# Time iteration¶

We consider a model with the form:

$$s_t = g\left(m_{t-1}, s_{t-1}, x_{t-1}, m_t \right)$$

$$0 = E_t \left[ f\left(m_t, s_{t}, x_{t}, m_{t+1}, s_{t+1}, x_{t+1} \right) \right]$$

where $$g$$ is the state transition function, and $$f$$ is the arbitrage equation.

The time iteration algorithm consists in approximating the optimal controls as a function of exogenous and endogenous controls $$x_t = \varphi(m_t,s_t)$$.

At step $$n$$, the current guess for the control, $$x(s_t) = \varphi^n(m_t, s_t)$$, serves as the control being exercised next period :

• Given current guess, find the current period’s $$\varphi^{n+1}(m_t,s_t)$$ controls for any $$(m_t,s_t)$$ by solving the arbitrage equation : $$0 = E_t \left[ f\left(m_t, s_{t}, \varphi^{n+1}(m_t, s_t), g(s_t, \varphi^{n+1}(m_t, s_t)), \varphi^{n}(m_{t+1},g(s_t, \varphi^{n+1}(s_t))) \right) \right]$$

dolo.algos.time_iteration.time_iteration(model, dr0=None, dprocess=None, with_complementarities=True, verbose=True, grid={}, maxit=1000, inner_maxit=10, tol=1e-06, hook=None, details=False)

Finds a global solution for model using backward time-iteration.

This algorithm iterates on the residuals of the arbitrage equations

Parameters
modelModel

model to be solved

verboseboolean

if True, display iterations

dr0decision rule

initial guess for the decision rule

dprocessDiscretizedProcess (model.exogenous.discretize())
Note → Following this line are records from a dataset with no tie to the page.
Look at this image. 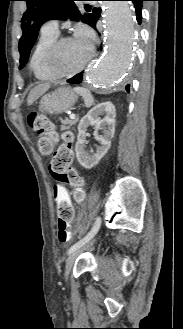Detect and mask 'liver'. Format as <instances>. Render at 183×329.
I'll use <instances>...</instances> for the list:
<instances>
[{
	"label": "liver",
	"instance_id": "liver-1",
	"mask_svg": "<svg viewBox=\"0 0 183 329\" xmlns=\"http://www.w3.org/2000/svg\"><path fill=\"white\" fill-rule=\"evenodd\" d=\"M50 88L49 83L39 84L35 86L29 93L27 104L32 105L39 97H41Z\"/></svg>",
	"mask_w": 183,
	"mask_h": 329
}]
</instances>
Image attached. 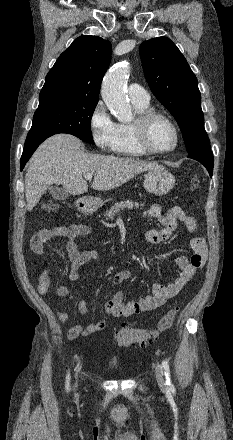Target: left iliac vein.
<instances>
[{
	"label": "left iliac vein",
	"mask_w": 233,
	"mask_h": 440,
	"mask_svg": "<svg viewBox=\"0 0 233 440\" xmlns=\"http://www.w3.org/2000/svg\"><path fill=\"white\" fill-rule=\"evenodd\" d=\"M155 376L160 389L164 391L166 389V382L160 366L155 368Z\"/></svg>",
	"instance_id": "left-iliac-vein-1"
}]
</instances>
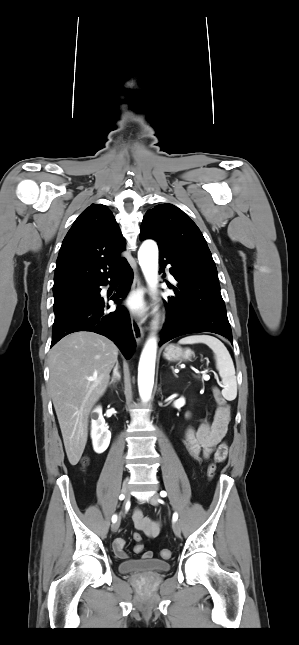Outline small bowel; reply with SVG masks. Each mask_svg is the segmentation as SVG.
<instances>
[{
  "mask_svg": "<svg viewBox=\"0 0 299 645\" xmlns=\"http://www.w3.org/2000/svg\"><path fill=\"white\" fill-rule=\"evenodd\" d=\"M228 422L229 414H225L220 407H217L212 419L203 420L196 430L189 427L184 437V444L189 455L198 462L207 460L211 456L218 461H223L228 452L227 444L223 441ZM133 522L138 531L150 538H155L160 533V523L144 516L138 508L133 512ZM124 546L125 539L123 537H118L113 542V551L119 559L127 558V554L123 550ZM151 557L152 553L149 551L143 554V559Z\"/></svg>",
  "mask_w": 299,
  "mask_h": 645,
  "instance_id": "small-bowel-1",
  "label": "small bowel"
}]
</instances>
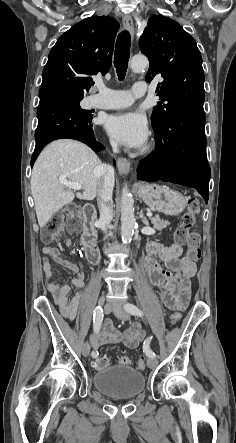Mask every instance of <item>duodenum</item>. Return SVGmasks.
Wrapping results in <instances>:
<instances>
[{
  "label": "duodenum",
  "mask_w": 236,
  "mask_h": 443,
  "mask_svg": "<svg viewBox=\"0 0 236 443\" xmlns=\"http://www.w3.org/2000/svg\"><path fill=\"white\" fill-rule=\"evenodd\" d=\"M95 216L96 209L93 206L87 205L83 208L85 225L81 237V246L85 250L88 262L93 265L98 263V248L96 246L97 235L93 227Z\"/></svg>",
  "instance_id": "duodenum-1"
}]
</instances>
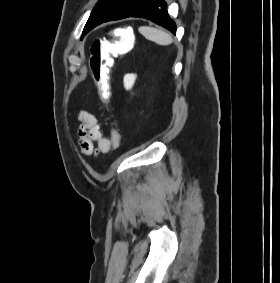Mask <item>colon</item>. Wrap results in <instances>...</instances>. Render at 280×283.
<instances>
[{"label":"colon","mask_w":280,"mask_h":283,"mask_svg":"<svg viewBox=\"0 0 280 283\" xmlns=\"http://www.w3.org/2000/svg\"><path fill=\"white\" fill-rule=\"evenodd\" d=\"M116 37H106V41L96 39L90 47L89 65L93 80L99 94L104 101L110 98V70L113 65V55H127L136 42L134 25H118V29L111 32ZM119 146L120 138L114 140Z\"/></svg>","instance_id":"1"}]
</instances>
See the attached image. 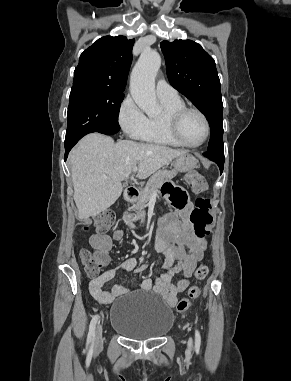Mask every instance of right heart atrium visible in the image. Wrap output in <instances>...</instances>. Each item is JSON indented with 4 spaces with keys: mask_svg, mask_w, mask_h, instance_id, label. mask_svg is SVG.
I'll use <instances>...</instances> for the list:
<instances>
[{
    "mask_svg": "<svg viewBox=\"0 0 291 381\" xmlns=\"http://www.w3.org/2000/svg\"><path fill=\"white\" fill-rule=\"evenodd\" d=\"M117 118L120 127L128 137L141 139L146 129L147 117L130 95L120 103Z\"/></svg>",
    "mask_w": 291,
    "mask_h": 381,
    "instance_id": "d8ad5b80",
    "label": "right heart atrium"
}]
</instances>
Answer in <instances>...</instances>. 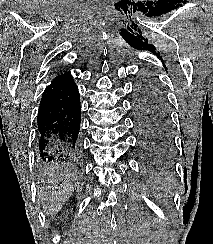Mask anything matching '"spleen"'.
I'll list each match as a JSON object with an SVG mask.
<instances>
[{
  "label": "spleen",
  "instance_id": "obj_1",
  "mask_svg": "<svg viewBox=\"0 0 213 244\" xmlns=\"http://www.w3.org/2000/svg\"><path fill=\"white\" fill-rule=\"evenodd\" d=\"M166 190L169 191L170 190V186L166 185Z\"/></svg>",
  "mask_w": 213,
  "mask_h": 244
}]
</instances>
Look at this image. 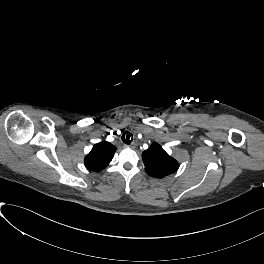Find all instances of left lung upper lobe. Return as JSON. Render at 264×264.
<instances>
[{
    "mask_svg": "<svg viewBox=\"0 0 264 264\" xmlns=\"http://www.w3.org/2000/svg\"><path fill=\"white\" fill-rule=\"evenodd\" d=\"M145 171L156 178H164L178 170V162L170 157L158 143L142 153Z\"/></svg>",
    "mask_w": 264,
    "mask_h": 264,
    "instance_id": "obj_1",
    "label": "left lung upper lobe"
}]
</instances>
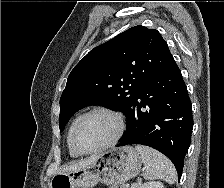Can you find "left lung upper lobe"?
Masks as SVG:
<instances>
[{
    "label": "left lung upper lobe",
    "mask_w": 224,
    "mask_h": 188,
    "mask_svg": "<svg viewBox=\"0 0 224 188\" xmlns=\"http://www.w3.org/2000/svg\"><path fill=\"white\" fill-rule=\"evenodd\" d=\"M173 60L161 34L144 26H134L95 47L68 77L60 99V131L74 113L95 104L117 109L129 121L142 86Z\"/></svg>",
    "instance_id": "left-lung-upper-lobe-1"
}]
</instances>
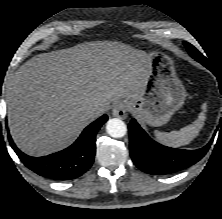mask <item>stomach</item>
Returning a JSON list of instances; mask_svg holds the SVG:
<instances>
[{"mask_svg": "<svg viewBox=\"0 0 222 219\" xmlns=\"http://www.w3.org/2000/svg\"><path fill=\"white\" fill-rule=\"evenodd\" d=\"M149 74L144 90L135 99L125 101L128 111L151 126L166 124L186 99V90L178 79L174 62L165 53L149 54Z\"/></svg>", "mask_w": 222, "mask_h": 219, "instance_id": "obj_1", "label": "stomach"}]
</instances>
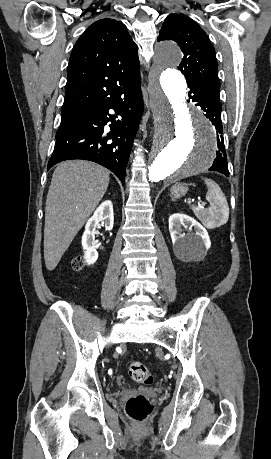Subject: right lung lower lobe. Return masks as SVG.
<instances>
[{
    "instance_id": "98d812e1",
    "label": "right lung lower lobe",
    "mask_w": 271,
    "mask_h": 459,
    "mask_svg": "<svg viewBox=\"0 0 271 459\" xmlns=\"http://www.w3.org/2000/svg\"><path fill=\"white\" fill-rule=\"evenodd\" d=\"M110 109L117 115L109 114ZM142 112L140 78H137L93 100L88 107L62 115L48 170L64 160H89L111 170L124 184ZM108 122H111L110 131L104 129Z\"/></svg>"
}]
</instances>
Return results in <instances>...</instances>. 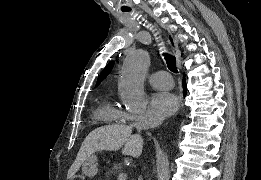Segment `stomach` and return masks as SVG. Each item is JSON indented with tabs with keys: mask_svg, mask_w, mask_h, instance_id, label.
I'll return each instance as SVG.
<instances>
[{
	"mask_svg": "<svg viewBox=\"0 0 261 180\" xmlns=\"http://www.w3.org/2000/svg\"><path fill=\"white\" fill-rule=\"evenodd\" d=\"M82 171L87 177H94L98 172V160L95 155L89 156L82 165Z\"/></svg>",
	"mask_w": 261,
	"mask_h": 180,
	"instance_id": "obj_1",
	"label": "stomach"
}]
</instances>
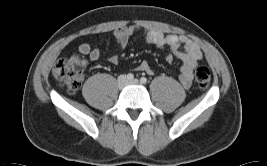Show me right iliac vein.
<instances>
[{
    "label": "right iliac vein",
    "mask_w": 267,
    "mask_h": 166,
    "mask_svg": "<svg viewBox=\"0 0 267 166\" xmlns=\"http://www.w3.org/2000/svg\"><path fill=\"white\" fill-rule=\"evenodd\" d=\"M127 83V78L125 75H121L118 77V87L122 89Z\"/></svg>",
    "instance_id": "63e3f726"
}]
</instances>
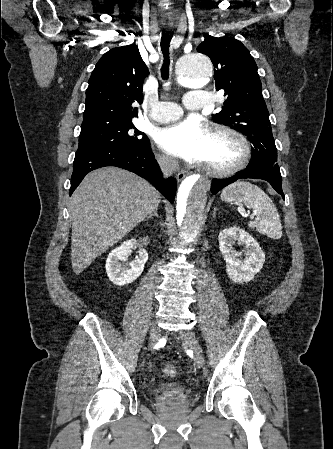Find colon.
<instances>
[{
  "instance_id": "5ec220e1",
  "label": "colon",
  "mask_w": 333,
  "mask_h": 449,
  "mask_svg": "<svg viewBox=\"0 0 333 449\" xmlns=\"http://www.w3.org/2000/svg\"><path fill=\"white\" fill-rule=\"evenodd\" d=\"M162 372L166 377L173 378L177 375V368L174 365L166 364L163 366Z\"/></svg>"
}]
</instances>
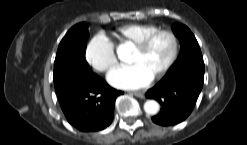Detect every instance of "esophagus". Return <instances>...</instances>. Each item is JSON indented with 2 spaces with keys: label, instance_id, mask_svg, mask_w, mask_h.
Returning <instances> with one entry per match:
<instances>
[{
  "label": "esophagus",
  "instance_id": "1",
  "mask_svg": "<svg viewBox=\"0 0 247 145\" xmlns=\"http://www.w3.org/2000/svg\"><path fill=\"white\" fill-rule=\"evenodd\" d=\"M130 93H131L132 95L138 97V98H141V99L145 98V95H144L143 92H140V91H133V92H130Z\"/></svg>",
  "mask_w": 247,
  "mask_h": 145
}]
</instances>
discretized process to be used

with_complementaritiesboolean (True)

if False, complementarity conditions are ignored

grid: grid options

overload the values set in options:grid section

maxit: maximum number of iterations
inner_maxit: maximum number of iteration for inner solver
tol: tolerance criterium for successive approximations
hook: Callable

function to be called within each iteration, useful for debugging purposes

Returns
decision rule :

approximated solution

dolo.algos.time_iteration.residuals_simple(f, g, s, x, dr, dprocess, parms)